The ghostly or forlorn motifs and moods that permeate these zones of rural America leave much to the imagination, and thus pose rich material for storytelling and fantastic visualizations that can be brought to life by art. Who are the people who reside in the dilapidated or sparsely populated communities, and what goes on behind these closed doors? In remote regions where ephemeral structures and idiosyncrasies from days long past remain, incredible artistic musings and explorations can manifest.
Noted photographer Gregory Crewdson has been exhibited widely in the United States. Though the settings of his photographs are largely recognizable realms - northeastern countrysides and street light studded suburbs - his style of capture is bathed in a haunting and cinematic tone that elicits a feeling of desolation and disquiet similar to some Edward Hopper paintings or the films of David Lynch. The dreamlike light and tone is a choice not just about demonstrating allure and beauty, but mystery and remoteness, always with a psychoanalytic nuance. Crewdson uses small town America to exhibit scenes of the ordinary in hypnagogic light. His misty, sometimes sinister scenes offer a darker, more ominous lens on rural and suburban America. Time slows down in the quiet of the suburbs, loneliness hovers, and the private interiors of pastoral life evoke enigmatic scenarios. The inscrutability of the happenings of human life in rural zones versus urban ones is significant, and Crewdson successfully exemplifies this ominous theme in his work.
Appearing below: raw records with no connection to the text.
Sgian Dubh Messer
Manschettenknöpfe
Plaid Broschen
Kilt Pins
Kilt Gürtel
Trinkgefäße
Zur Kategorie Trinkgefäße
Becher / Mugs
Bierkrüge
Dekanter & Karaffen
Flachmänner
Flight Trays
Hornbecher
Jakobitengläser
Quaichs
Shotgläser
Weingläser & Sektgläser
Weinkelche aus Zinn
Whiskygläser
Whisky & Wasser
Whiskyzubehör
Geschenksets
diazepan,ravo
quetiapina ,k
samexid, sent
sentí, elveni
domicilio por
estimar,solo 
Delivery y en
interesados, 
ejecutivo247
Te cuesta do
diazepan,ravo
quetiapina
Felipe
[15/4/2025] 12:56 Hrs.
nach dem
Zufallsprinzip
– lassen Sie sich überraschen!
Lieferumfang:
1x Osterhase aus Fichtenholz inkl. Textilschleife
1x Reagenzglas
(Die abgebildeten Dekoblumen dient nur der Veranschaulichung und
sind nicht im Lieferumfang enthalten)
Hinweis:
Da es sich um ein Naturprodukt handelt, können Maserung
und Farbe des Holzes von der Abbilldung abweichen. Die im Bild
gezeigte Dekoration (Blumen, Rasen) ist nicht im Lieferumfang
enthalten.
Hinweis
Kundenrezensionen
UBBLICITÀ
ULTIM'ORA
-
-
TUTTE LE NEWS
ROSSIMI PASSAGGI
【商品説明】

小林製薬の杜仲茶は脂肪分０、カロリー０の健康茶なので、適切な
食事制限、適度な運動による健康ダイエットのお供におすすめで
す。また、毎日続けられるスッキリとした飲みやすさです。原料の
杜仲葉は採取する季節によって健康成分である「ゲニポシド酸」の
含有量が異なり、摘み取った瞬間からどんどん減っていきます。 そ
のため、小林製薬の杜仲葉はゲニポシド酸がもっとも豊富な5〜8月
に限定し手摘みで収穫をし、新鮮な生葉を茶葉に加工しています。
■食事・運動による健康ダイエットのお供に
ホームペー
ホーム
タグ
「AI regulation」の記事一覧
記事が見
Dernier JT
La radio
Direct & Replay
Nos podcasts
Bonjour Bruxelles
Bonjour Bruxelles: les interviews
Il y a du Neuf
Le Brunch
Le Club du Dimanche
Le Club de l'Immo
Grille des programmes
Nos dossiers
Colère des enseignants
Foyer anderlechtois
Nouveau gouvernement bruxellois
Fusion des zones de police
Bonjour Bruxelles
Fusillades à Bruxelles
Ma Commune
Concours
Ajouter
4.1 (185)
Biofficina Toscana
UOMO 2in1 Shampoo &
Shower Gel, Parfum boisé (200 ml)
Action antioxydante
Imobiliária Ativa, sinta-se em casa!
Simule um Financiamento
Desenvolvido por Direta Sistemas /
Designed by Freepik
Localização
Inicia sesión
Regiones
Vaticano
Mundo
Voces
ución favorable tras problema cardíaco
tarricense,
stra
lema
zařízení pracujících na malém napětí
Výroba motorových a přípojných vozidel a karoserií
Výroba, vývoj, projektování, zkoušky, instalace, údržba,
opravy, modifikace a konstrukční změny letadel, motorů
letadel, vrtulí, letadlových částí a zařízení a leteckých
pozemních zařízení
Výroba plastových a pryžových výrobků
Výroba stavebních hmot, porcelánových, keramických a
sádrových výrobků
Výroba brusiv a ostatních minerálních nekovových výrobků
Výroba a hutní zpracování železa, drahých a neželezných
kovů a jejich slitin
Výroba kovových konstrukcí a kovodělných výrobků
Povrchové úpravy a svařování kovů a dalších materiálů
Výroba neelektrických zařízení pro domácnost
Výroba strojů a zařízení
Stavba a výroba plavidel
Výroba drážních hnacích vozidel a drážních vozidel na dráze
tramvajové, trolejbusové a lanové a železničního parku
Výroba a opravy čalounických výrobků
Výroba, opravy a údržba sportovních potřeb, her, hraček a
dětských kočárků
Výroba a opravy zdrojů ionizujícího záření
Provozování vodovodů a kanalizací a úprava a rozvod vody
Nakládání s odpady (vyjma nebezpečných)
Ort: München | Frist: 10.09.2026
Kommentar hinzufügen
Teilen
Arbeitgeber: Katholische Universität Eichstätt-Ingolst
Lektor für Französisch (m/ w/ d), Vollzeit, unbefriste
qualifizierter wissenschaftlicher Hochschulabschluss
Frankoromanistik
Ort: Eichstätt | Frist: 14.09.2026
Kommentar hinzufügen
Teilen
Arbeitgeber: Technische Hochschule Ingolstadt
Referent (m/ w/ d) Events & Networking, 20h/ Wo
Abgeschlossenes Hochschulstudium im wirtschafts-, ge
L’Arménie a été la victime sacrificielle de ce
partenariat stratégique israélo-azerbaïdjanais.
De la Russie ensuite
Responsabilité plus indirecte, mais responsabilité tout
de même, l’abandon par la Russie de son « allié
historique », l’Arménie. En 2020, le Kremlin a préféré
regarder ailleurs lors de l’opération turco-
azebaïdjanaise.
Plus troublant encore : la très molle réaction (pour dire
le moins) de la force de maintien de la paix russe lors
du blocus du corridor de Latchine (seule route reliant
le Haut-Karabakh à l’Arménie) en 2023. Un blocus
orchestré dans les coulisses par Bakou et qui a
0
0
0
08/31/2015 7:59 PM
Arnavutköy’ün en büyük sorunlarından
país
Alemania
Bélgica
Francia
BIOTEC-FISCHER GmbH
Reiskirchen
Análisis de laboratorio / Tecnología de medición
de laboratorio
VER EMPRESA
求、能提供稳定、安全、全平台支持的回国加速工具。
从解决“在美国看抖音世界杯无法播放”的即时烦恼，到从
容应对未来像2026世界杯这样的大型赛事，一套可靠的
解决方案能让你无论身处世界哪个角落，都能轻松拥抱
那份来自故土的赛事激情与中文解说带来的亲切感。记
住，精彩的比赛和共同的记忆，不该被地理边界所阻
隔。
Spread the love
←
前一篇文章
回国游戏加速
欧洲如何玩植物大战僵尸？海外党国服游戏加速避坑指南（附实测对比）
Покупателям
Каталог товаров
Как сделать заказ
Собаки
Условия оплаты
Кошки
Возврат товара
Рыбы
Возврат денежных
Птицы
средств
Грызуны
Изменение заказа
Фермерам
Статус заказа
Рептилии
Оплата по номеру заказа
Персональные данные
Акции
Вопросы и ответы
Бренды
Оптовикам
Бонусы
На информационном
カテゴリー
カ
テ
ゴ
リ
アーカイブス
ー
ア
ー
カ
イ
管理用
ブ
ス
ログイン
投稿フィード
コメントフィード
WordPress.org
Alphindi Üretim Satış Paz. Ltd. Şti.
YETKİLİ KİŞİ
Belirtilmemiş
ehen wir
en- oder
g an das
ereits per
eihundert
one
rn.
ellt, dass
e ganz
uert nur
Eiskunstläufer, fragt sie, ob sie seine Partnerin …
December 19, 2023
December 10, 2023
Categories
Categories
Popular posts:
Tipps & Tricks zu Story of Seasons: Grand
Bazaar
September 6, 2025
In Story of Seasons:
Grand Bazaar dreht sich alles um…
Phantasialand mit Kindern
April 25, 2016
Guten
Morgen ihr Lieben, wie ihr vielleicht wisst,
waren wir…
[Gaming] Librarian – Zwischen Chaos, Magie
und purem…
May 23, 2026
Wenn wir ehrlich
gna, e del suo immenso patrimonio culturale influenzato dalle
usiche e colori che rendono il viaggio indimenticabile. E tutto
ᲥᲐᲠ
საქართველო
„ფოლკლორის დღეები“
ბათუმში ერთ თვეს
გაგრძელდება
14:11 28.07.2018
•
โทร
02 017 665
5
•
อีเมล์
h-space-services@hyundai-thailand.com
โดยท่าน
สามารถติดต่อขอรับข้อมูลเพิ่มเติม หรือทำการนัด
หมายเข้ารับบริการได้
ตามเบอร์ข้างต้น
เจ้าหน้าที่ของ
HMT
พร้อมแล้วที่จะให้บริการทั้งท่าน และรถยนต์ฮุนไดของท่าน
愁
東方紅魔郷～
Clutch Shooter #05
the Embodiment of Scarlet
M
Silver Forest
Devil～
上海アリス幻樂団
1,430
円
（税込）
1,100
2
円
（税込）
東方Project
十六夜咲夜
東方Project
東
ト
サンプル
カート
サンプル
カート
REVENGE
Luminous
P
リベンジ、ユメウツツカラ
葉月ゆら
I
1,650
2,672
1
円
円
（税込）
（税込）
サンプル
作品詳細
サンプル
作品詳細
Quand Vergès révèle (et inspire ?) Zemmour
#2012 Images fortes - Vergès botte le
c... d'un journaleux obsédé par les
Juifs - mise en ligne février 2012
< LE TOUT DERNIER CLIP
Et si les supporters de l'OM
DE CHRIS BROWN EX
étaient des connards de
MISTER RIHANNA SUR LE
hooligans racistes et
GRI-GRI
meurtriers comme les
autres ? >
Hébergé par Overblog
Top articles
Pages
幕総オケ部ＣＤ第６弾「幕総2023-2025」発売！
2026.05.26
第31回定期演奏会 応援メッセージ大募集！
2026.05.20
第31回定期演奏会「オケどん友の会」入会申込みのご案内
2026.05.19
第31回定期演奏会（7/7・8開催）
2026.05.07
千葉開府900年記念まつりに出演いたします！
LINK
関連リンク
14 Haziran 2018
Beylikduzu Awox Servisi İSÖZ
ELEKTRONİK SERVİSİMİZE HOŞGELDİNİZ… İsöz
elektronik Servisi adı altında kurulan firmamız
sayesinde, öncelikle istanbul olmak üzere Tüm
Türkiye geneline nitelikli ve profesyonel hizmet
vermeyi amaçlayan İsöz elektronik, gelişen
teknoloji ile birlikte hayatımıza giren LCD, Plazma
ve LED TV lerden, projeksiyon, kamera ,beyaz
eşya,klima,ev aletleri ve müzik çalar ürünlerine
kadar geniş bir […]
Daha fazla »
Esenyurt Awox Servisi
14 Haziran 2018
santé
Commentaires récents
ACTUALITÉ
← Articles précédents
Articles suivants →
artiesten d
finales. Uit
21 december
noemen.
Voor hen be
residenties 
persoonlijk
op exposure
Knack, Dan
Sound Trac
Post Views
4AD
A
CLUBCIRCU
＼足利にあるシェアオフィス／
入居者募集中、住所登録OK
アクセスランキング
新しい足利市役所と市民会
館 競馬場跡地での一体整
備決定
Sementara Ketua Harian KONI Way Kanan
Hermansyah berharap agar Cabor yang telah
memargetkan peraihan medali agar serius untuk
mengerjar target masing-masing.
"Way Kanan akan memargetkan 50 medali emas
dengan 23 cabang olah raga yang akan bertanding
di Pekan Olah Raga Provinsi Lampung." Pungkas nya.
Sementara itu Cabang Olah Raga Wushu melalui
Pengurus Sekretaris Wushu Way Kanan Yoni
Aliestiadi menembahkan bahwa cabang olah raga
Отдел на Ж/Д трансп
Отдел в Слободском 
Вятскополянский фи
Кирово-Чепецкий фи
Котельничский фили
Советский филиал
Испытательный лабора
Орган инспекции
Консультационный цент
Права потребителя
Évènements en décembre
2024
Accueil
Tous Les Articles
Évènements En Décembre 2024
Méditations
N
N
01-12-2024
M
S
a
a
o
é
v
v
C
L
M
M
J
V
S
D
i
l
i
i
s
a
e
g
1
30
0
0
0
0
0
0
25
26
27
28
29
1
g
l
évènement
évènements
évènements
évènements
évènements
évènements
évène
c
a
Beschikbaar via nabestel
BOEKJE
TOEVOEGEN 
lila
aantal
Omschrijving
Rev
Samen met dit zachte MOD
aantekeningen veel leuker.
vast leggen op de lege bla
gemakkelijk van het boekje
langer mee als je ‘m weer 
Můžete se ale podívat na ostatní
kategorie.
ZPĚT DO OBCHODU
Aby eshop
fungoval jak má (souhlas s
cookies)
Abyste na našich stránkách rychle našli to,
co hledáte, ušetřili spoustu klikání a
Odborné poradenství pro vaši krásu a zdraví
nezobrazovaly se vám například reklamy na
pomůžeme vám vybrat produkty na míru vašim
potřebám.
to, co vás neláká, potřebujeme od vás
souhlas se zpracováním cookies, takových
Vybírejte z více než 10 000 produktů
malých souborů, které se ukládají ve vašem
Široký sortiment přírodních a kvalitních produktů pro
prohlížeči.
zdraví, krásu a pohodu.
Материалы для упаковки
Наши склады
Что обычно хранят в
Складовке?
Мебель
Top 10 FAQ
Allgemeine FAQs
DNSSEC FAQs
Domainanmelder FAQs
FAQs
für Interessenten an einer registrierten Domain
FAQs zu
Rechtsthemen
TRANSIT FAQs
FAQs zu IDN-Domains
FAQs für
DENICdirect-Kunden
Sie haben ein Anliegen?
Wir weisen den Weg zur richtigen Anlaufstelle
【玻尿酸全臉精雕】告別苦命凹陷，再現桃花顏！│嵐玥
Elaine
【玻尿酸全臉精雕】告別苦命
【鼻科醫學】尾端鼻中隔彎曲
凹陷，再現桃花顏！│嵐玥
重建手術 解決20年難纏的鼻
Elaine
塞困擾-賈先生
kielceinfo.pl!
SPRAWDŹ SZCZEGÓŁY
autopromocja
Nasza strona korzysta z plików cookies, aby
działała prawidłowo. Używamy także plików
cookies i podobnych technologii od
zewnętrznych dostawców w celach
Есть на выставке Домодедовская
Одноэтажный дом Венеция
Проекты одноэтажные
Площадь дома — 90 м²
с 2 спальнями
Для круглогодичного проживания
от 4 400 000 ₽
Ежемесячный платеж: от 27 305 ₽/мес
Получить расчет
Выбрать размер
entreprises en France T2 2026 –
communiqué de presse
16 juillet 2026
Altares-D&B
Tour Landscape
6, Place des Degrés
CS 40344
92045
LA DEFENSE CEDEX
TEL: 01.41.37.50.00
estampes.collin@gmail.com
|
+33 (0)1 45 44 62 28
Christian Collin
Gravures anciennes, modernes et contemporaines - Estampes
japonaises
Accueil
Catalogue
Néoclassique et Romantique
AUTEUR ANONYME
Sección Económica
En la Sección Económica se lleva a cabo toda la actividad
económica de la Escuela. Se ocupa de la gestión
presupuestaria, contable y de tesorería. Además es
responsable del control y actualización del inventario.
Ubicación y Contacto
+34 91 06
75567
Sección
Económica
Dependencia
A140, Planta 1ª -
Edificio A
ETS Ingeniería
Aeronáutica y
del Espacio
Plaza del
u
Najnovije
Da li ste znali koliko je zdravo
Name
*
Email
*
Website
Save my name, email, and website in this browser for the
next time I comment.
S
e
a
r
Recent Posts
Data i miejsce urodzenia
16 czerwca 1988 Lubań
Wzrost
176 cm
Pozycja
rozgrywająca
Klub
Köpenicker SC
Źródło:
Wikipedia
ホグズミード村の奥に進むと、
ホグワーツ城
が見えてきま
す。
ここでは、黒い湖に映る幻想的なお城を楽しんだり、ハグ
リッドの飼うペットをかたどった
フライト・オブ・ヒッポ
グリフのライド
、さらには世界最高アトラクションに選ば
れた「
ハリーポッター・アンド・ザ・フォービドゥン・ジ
The beauty of rural ruins, or of the slow devolution of lands once deemed to have endless opportunity, is that it is a decay that is not directly caused by man, but left by him - a byproduct of civilization’s transience and limited purpose. Photography of this subject documents a specific symptom of human society. Civilized areas that now lie empty and overgrown fuel the imagination and prompt reflection. In the contemporary age of now, artists like Gregory Crewdson, Jon Horvath, Todd Hido, Seph Lawless, and Tema Stauffer continue to document and illustrate this anthropological and historic process. The aim of the continued practice of rural exploration and photography is to demonstrate ecological awareness, conduct nostalgia, and reclaim the decay of industrial civilization for aesthetic purpose.